Sunday, September 7, 2014
Halfway through my second lap at Tom Brown, I realized I would rather be doing anything than riding my bike. Big Worm and Tiny D had dropped me about ten seconds into their medium pace regimen. They are prepping D for the Tom Brown race next week, and I am here to see them. Worm is aggravated, no one is hearing what he is saying and he's just trying to help. D warms up slower than any completive cyclist of her ilk, but when she flips the switch she can red line as long as she wants. They are invisible in the distance and I am going so slow the roots on the one technical section of Cadillac, almost force me backward. I am completely and utterly unenthused with mountain biking. This activity has become some monotone dirge and I would rather watch game shows than pedal one more minute.
It was not like that when I started. Some of the trail heads were marked by no trespassing signs and for the first time since I was a skateboarder, I felt that great taste of five finger candy. To steal something was always sweeter than to being invited. This was also true of my favorite surf spot back home; The Power Plant. We you had to go down dirt roads around a gate and then finally down a perilous sand double track in my old VW bug. After navigating that maze then, and only then, could we pick the fruit of that grand emptiness. Dark gray waters awaited with great lefts and rights with no one around for miles. It was a huge oasis from the rat cage that was my home break; North Jetty in Ft. Pierce. At the plant you could catch as many waves a you wanted, and we laughed and yelled paddling as fast as we could, back out to the empty lineup. The dream was short lived as word got out and the gallery brought the bullshit by the truck load. All my favorite skate spots were illegal too. You came to a fence, looked at your friends, threw your gear over the wall, climbed it and reaped the rewards. We skated big pipes, empty pools, new construction roofs, and bone dry fountains at dilapidated hotels. The skate park, lay within minutes of where we were trespassing, but for us the rules, frozen pizza, and Steve Miller on a loop, where too much to bear.
When I started riding fifteen years ago, it was an adventure for me. Tom Brown was covered in head high grass. The unregulated trails broke off and crossed back over themselves, while others dead ended into old buildings. Cadillac was private property, rooty, brutal, washed out and fantastic. If I saw a cyclist out there, he was always better than me and everyday there were ten obstacles I dreaded. If there was a storm and a tree came down, it laid where it fell and you had to find a way over or around it. Out past the levy, in the no mans land beyond the tracks, lay the bucket loop bordered by thorns, berries, crooked fences and occasional hunters. Weems trails had four wheelers with no helmets, rich high school pricks drinking beer by fires, standing in the trash they never cleared. Beyond them lay the abandoned Fallschase development with burned out carcasses of berm houses and paved roads to no where.

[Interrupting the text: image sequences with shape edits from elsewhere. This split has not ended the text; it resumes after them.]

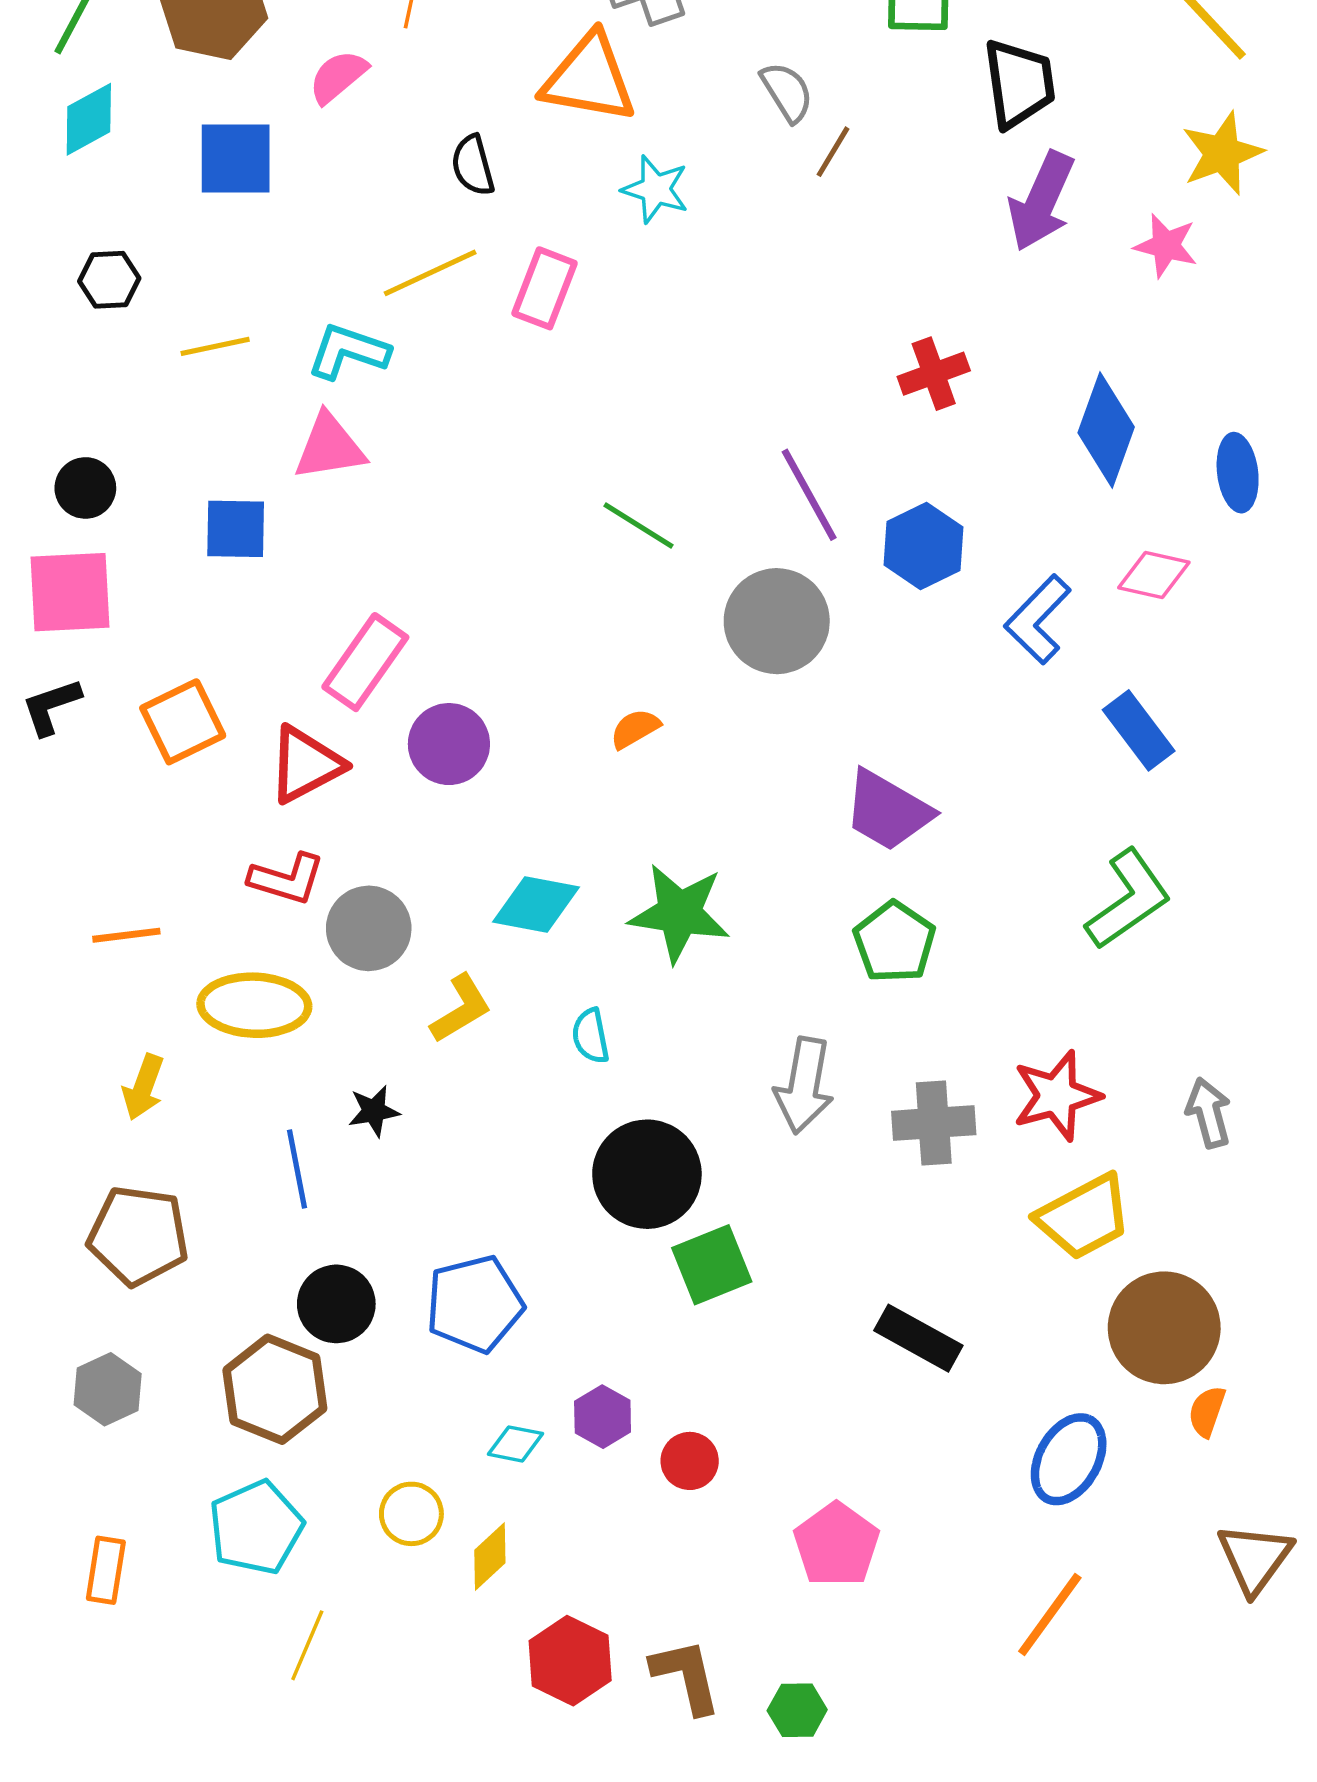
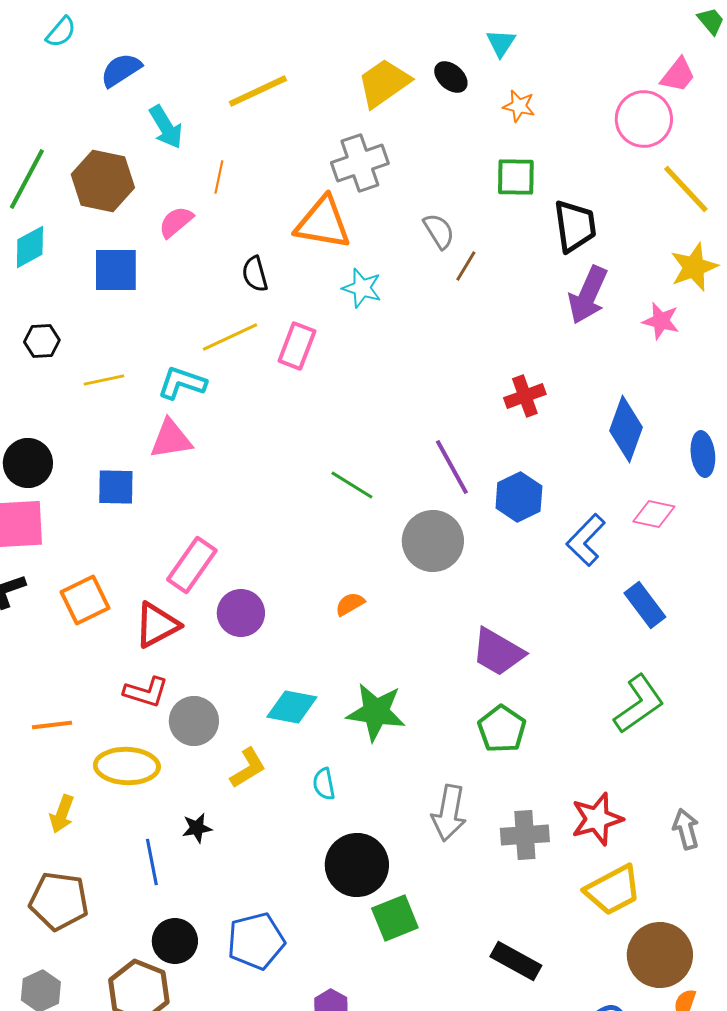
black circle: (85, 488) -> (28, 463), size x1.4

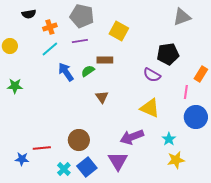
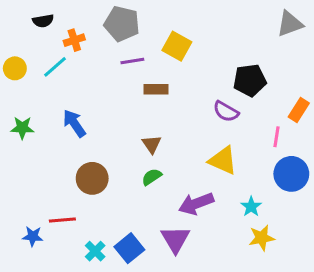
gray triangle: (182, 17) -> (290, 24), moved
purple line: (80, 41) -> (132, 61), moved
cyan line: (50, 49) -> (55, 67), moved
green semicircle: (88, 71) -> (152, 177), moved
blue arrow: (66, 72) -> (74, 123), moved
brown circle: (79, 140) -> (92, 178), moved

All my favorite pastimes have an element of fear attached. I was afraid every time I skated a big half pipe, took off on a set wave, or reached for the top button of a girls jeans. That thrill of waiting for a sigh or screaming denial was (and is) the "thing". I was able to keep that demon alive on my cross bike by riding more dirt, on an unsuspended skinny tire beast. For a little while this year, that feeling came back. Even the smallest section of soft sand is a white knuckle death ride. I also found the feeling out on long road rides alone, wondering if I had enough legs to get home. I felt the tingle with every passing car and every turn, down roads I didn't know.
I have unfettered dreams of cashing in my retirement and becoming a dishwasher in Missouri, hiding in a rural house writing the novel, no one will read. I have to fight my steering wheel anytime I get near I-10 to keep from driving away into new, unauthorized single track. I always remember there are bills to pay, a great wife to kiss, and boys to support on their new trail. After all, I have had every opportunity to take all the shots I've wanted to take, with little or no resistance from anyone in my life. Still, I pace back and forth in my office like a caged cat that once ran wild. I peek through the blinds and wonder what they'd all say if I disappeared again, like I did back in 87'.
In the end, I am a good dog and I know where my bowl is. I ride the rides and take the easy route around the logs. I dutifully get out of the saddle on the ten foot wide oyster shell horse path. I run the fence obsessively and howl at real and imagined threats beyond my borders, like I am actually defending some sacred ground. More than anything, I fear that sound in the distance is just a branch in the wind, scraping the fence, and all the barbarians beyond my gates, have died.